Ekinci E., İLHAN OMURCA S.

Journal of Information Science, cilt.46, sa.3, ss.406-418, 2020 (SCI-Expanded) identifier identifier

  • Yayın Türü: Makale / Tam Makale
  • Cilt numarası: 46 Sayı: 3
  • Basım Tarihi: 2020
  • Doi Numarası: 10.1177/0165551519845854
  • Dergi Adı: Journal of Information Science
  • Derginin Tarandığı İndeksler: Science Citation Index Expanded (SCI-EXPANDED), Social Sciences Citation Index (SSCI), Scopus, Academic Search Premier, FRANCIS, IBZ Online, ABI/INFORM, Aerospace Database, Analytical Abstracts, Applied Science & Technology Source, Business Source Elite, Business Source Premier, Communication Abstracts, Compendex, Computer & Applied Sciences, EBSCO Education Source, Education Abstracts, Index Islamicus, Information Science and Technology Abstracts, INSPEC, Library and Information Science Abstracts, Library Literature and Information Science, Metadex, Civil Engineering Abstracts, Library, Information Science & Technology Abstracts (LISTA)
  • Sayfa Sayıları: ss.406-418
  • Anahtar Kelimeler: Aspect extraction, Babelfy, latent Dirichlet allocation, semantic knowledge, topic modelling, ONLINE, MODEL
  • Kocaeli Üniversitesi Adresli: Evet

Özet

© The Author(s) 2019.Latent Dirichlet allocation (LDA) is one of the probabilistic topic models; it discovers the latent topic structure in a document collection.

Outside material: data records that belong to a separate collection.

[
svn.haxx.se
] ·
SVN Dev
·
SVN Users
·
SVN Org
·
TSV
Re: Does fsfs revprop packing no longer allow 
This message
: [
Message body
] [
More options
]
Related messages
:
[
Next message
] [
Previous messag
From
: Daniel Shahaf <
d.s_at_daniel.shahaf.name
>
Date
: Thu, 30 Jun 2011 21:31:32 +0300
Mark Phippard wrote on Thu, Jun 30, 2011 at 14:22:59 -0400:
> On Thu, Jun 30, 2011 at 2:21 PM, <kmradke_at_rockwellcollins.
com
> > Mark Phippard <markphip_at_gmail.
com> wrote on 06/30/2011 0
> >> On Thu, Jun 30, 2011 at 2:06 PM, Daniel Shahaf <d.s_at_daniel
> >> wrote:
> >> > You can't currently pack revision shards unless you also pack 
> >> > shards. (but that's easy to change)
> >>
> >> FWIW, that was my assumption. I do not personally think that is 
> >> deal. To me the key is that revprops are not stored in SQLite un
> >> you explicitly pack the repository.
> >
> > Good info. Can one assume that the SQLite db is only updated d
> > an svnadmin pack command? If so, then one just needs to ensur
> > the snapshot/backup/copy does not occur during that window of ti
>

The basic assumption under LDA is that documents are viewed as a probabilistic mixture of latent topics; a topic has a probability distribution over words and each document is modelled on the basis of a bag-of-words model. The topic models such as LDA are sufficient in learning hidden topics but they do not take into account the deeper semantic knowledge of a document. In this article, we propose a novel method based on topic modelling to determine the latent aspects of online review documents. In the proposed model, which is called Concept-LDA, the feature space of reviews is enriched with the concepts and named entities, which are extracted from Babelfy to obtain topics that contain not only co-occurred words but also semantically related words. The performance in terms of topic coherence and topic quality is reported over 10 publicly available datasets, and it is demonstrated that Concept-LDA achieves better topic representations than an LDA model alone, as measured by topic coherence and F-measure. The learned topic representation by Concept-LDA leads to accurate and an easy aspect extraction task in an aspect-based sentiment analysis system.